As for technology, apparently Americans can’t design actual commuter cars. As much as we drive, & all compacts & subcompacts are designed overseas. Maybe our system** fails** at new tech, think of that?

An arguable, but fair point. To be honest, I lump Canada and the US together in my mind in most of these discussions (I know, I know…apologies Sam).

I was thinking more of the European countries.

And the medical tourists streaming across the US/Canadian border for treatments in the US would suggest that a certain lack of public option for healthcare exists in Canada.

I love the compact cars in Europe, especially the diesels. I owned one for 3 years when I lived there. Sam’s opinion was that emission standards (which is ridiculous, since I suspect the EU has equivalent-or-better standards than the US) and crash-worthiness standards were main reasons for their lack of import.

“Lower income people” in this case being 83% of the population of a wealthy social democracy. And [warning: numbers from memory] ~70% of German medicine is publicly funded vs ~44% in the USA & recently 100% in Sam Stone’s native Canada.

Nonsense. There’s a huge difference between society paying for something & a victim paying for something. One sense of “free” means “free of charge at point of delivery,” which Britain’s definitely is, & France’s comes rather near.

Which has very little to do with health insurance.

More amputations are performed in warzones than elsewhere, & soldiers get amazing prosthetic limbs! Trufax!

Oddly, they don’t get more pills for that. In fact, they may get less.

And a shortage of family doctors, which enables physicians to choose to drop all the patients with the insurance that doesn’t pay as well–usually a public system. The shortage hasn’t been addressed because the company that’s supposed to fund the training of doctors (the federal government) isn’t paying attention. They caused the price explosion, they can bloody well pay all my medical bills.

Actually, the medical tourism is not for all care, just a few procedures that are more available in the USA. It would be more disturbing if there were no movement of medical services across borders.

And an Albertan suspecting European emissions standards as unacceptable in the open country of the USA is surreal on multiple levels. I think the lack of Peugeots in the USA is probably just a small-minded & bizarre attempt at protectionism.

Completely agree. That was actually my point.

Another point on the board for free markets. Go free markets! Go!

Actually, that’s exactly what’s happening in the USA. And we don’t even provide care for the productive members of society. We have, in fact, so much failure of growth that health care costs are at 16% of GDP & rising. The next closest country is Switzerland at 12%.

So we get full-on economic suicide: massive social spending without the safety net to keep working-class persons that suffer massive medical bills in the consumer class.

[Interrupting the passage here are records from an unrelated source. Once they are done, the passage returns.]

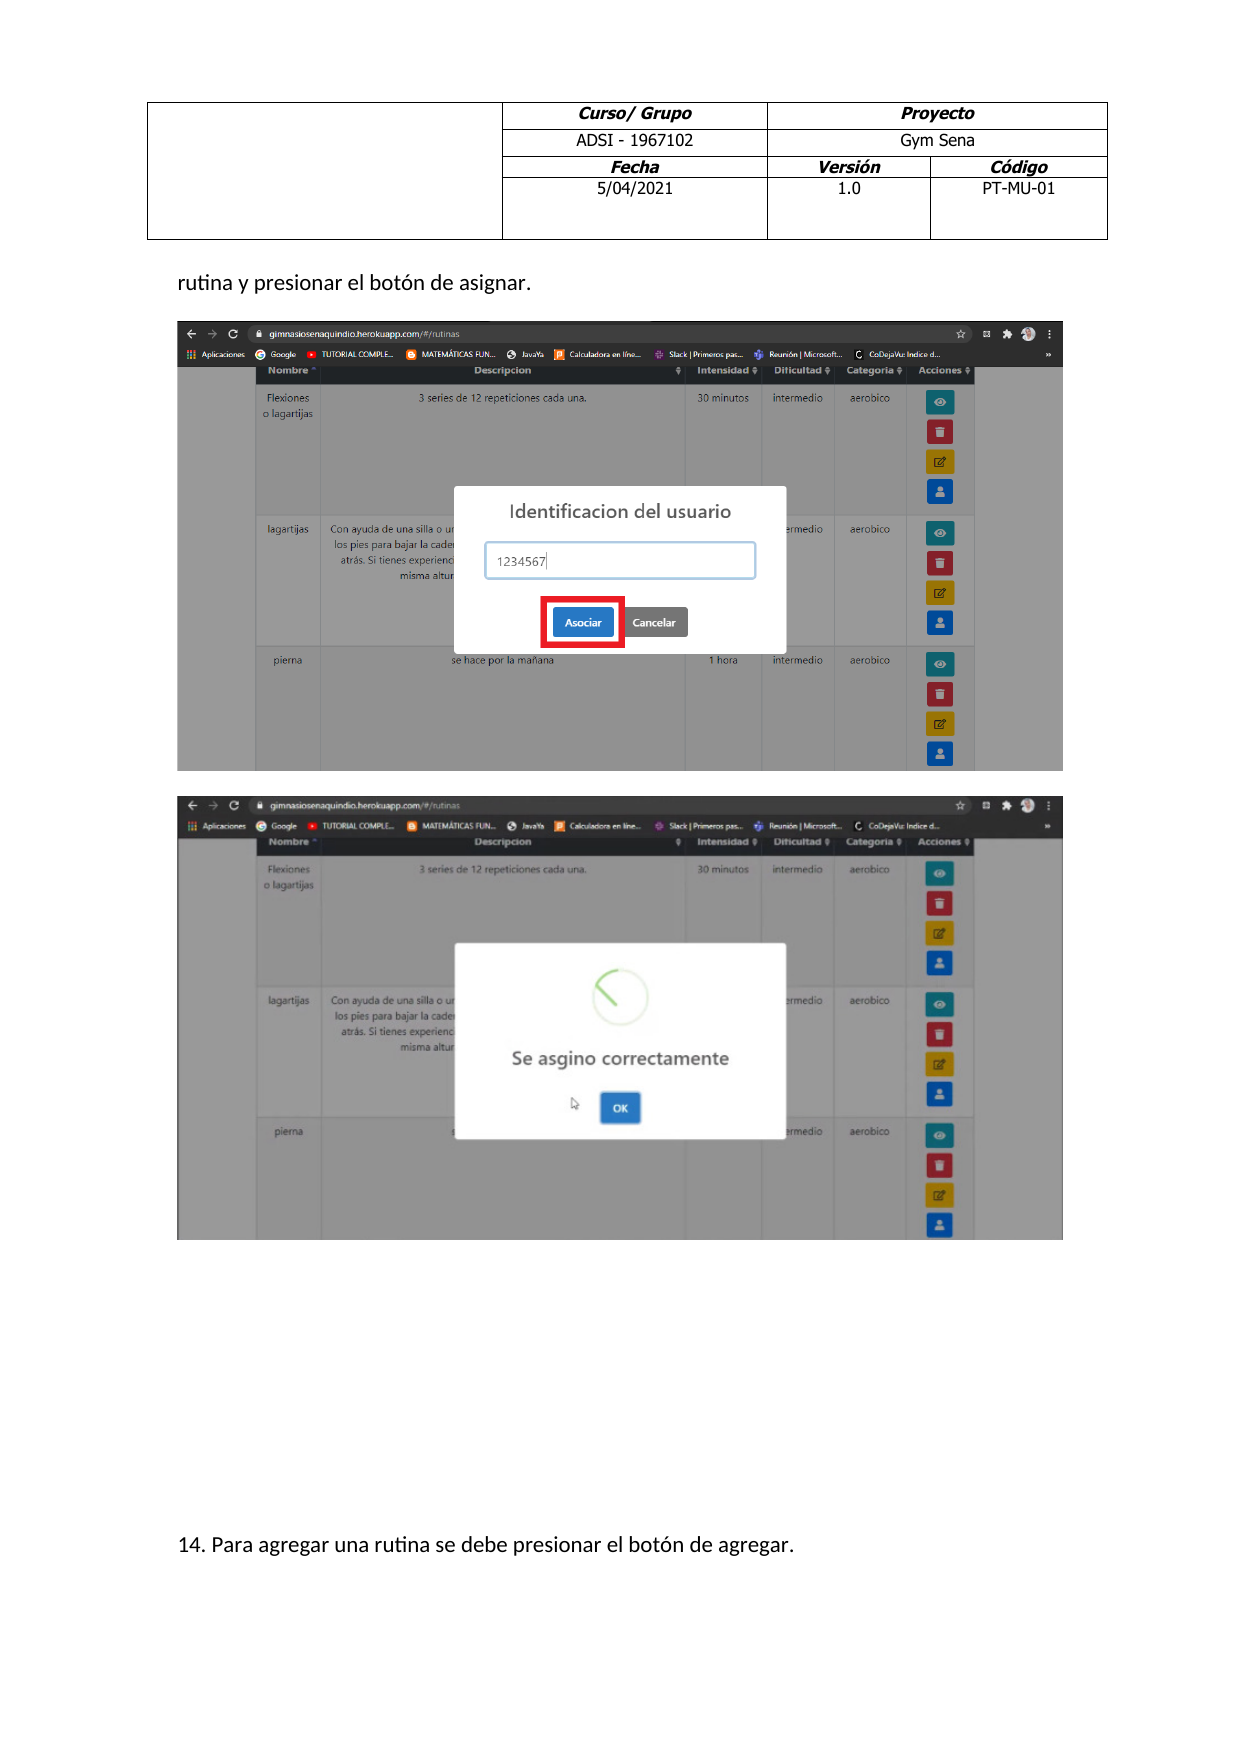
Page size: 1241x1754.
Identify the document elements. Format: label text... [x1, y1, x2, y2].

picture [177, 321, 1063, 771]
picture [177, 796, 1063, 1240]
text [177, 268, 1063, 296]
text 14. Para agregar una rutina se debe presionar el botón de agregar. [177, 1530, 1063, 1558]
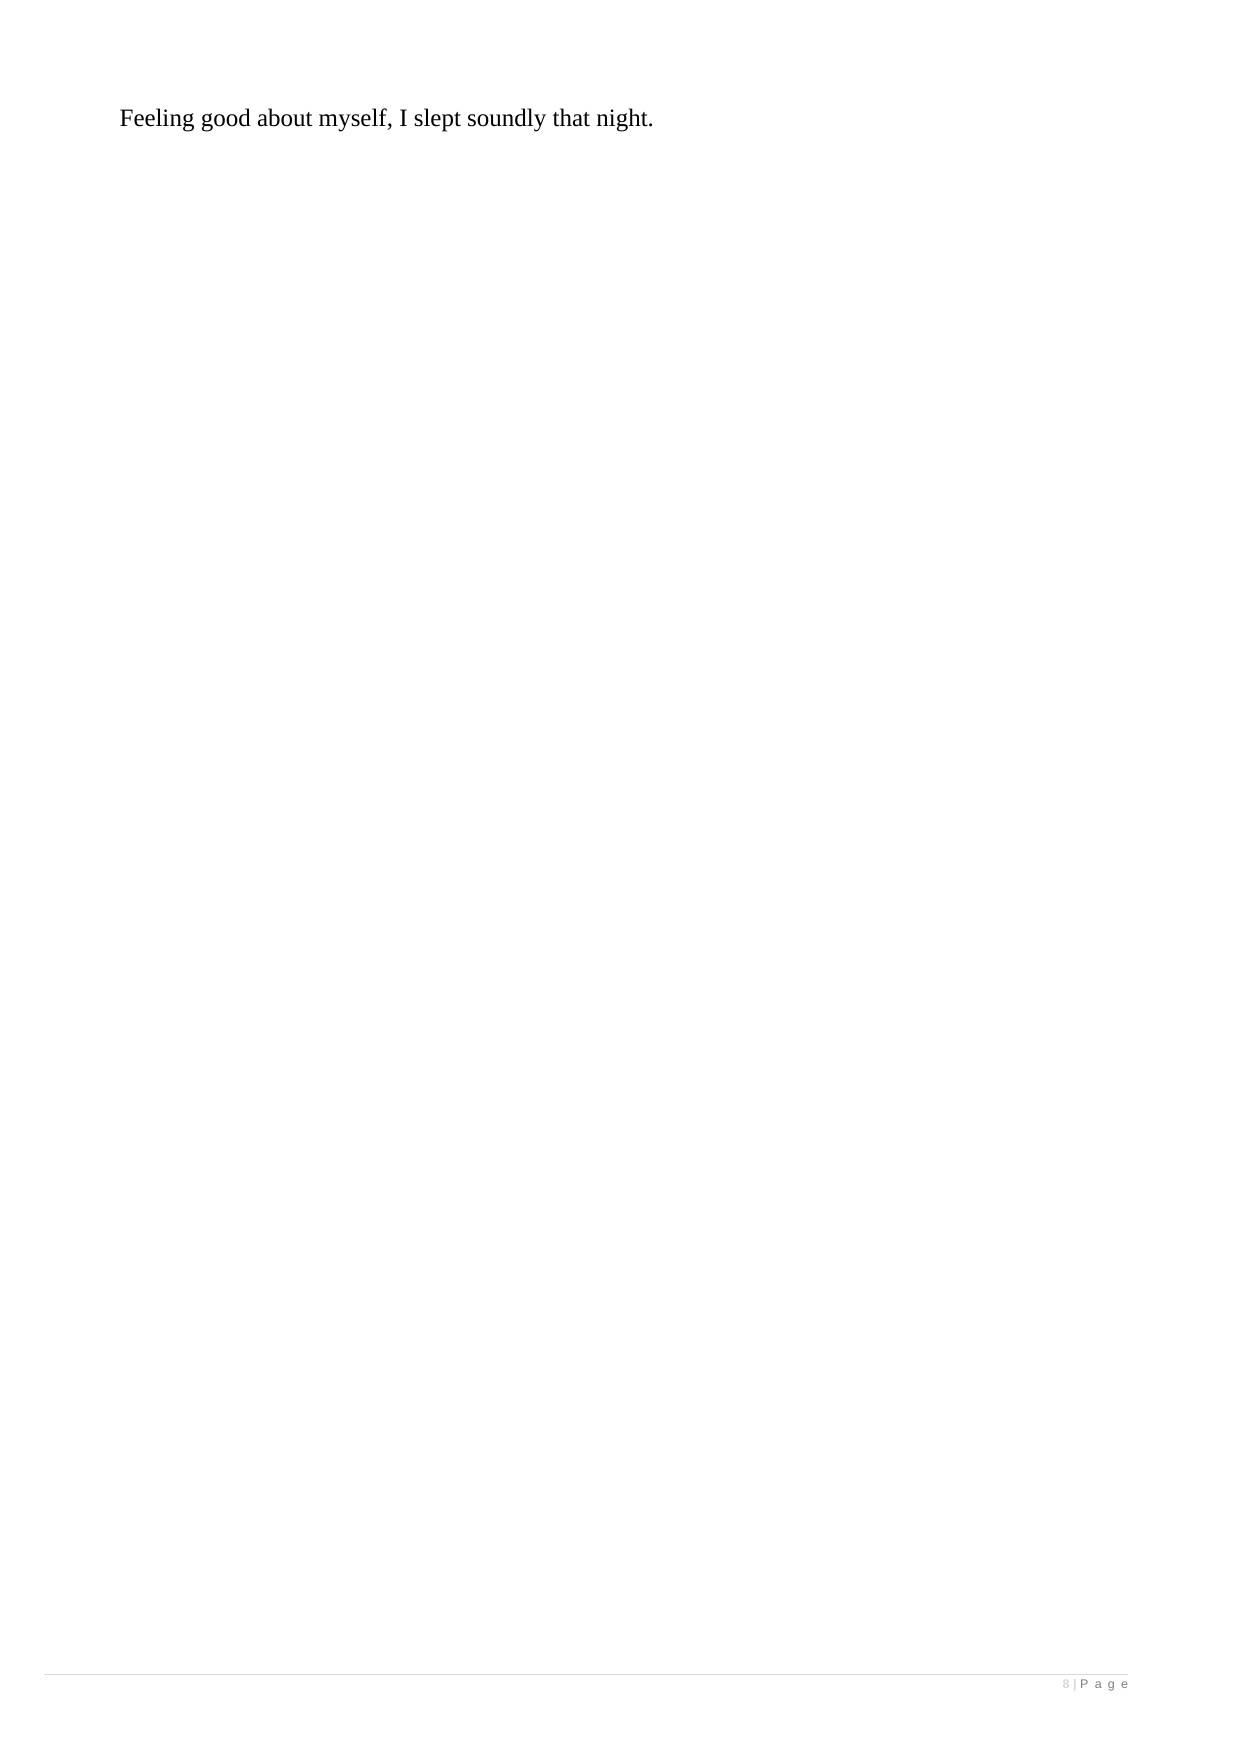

Cite? Never mind, here is one. The last 17 go back to 2002. Of those, 2 are from France, 1 is from Germany, 2 are from Austraila, 4 are from the UK, and 8 are from the US. As far as I can tell, none of the laureates from the US work for private industry (unless you want to count private, foundation-funded research centers.) I’m not going to look at their papers to see the acknowledgments, but I strongly suspect almost all got funded by the good old Socialist research (otherwise known as NIH.)

I looked at the bios of the non-US laureates, briefly, and it doesn’t look to me as if they did their work in the US.

I’m from Missouri (admittedly the other side). I would ask if you can get Sarko to buy us back from Washington DC, because our leaders don’t know what they’re doing.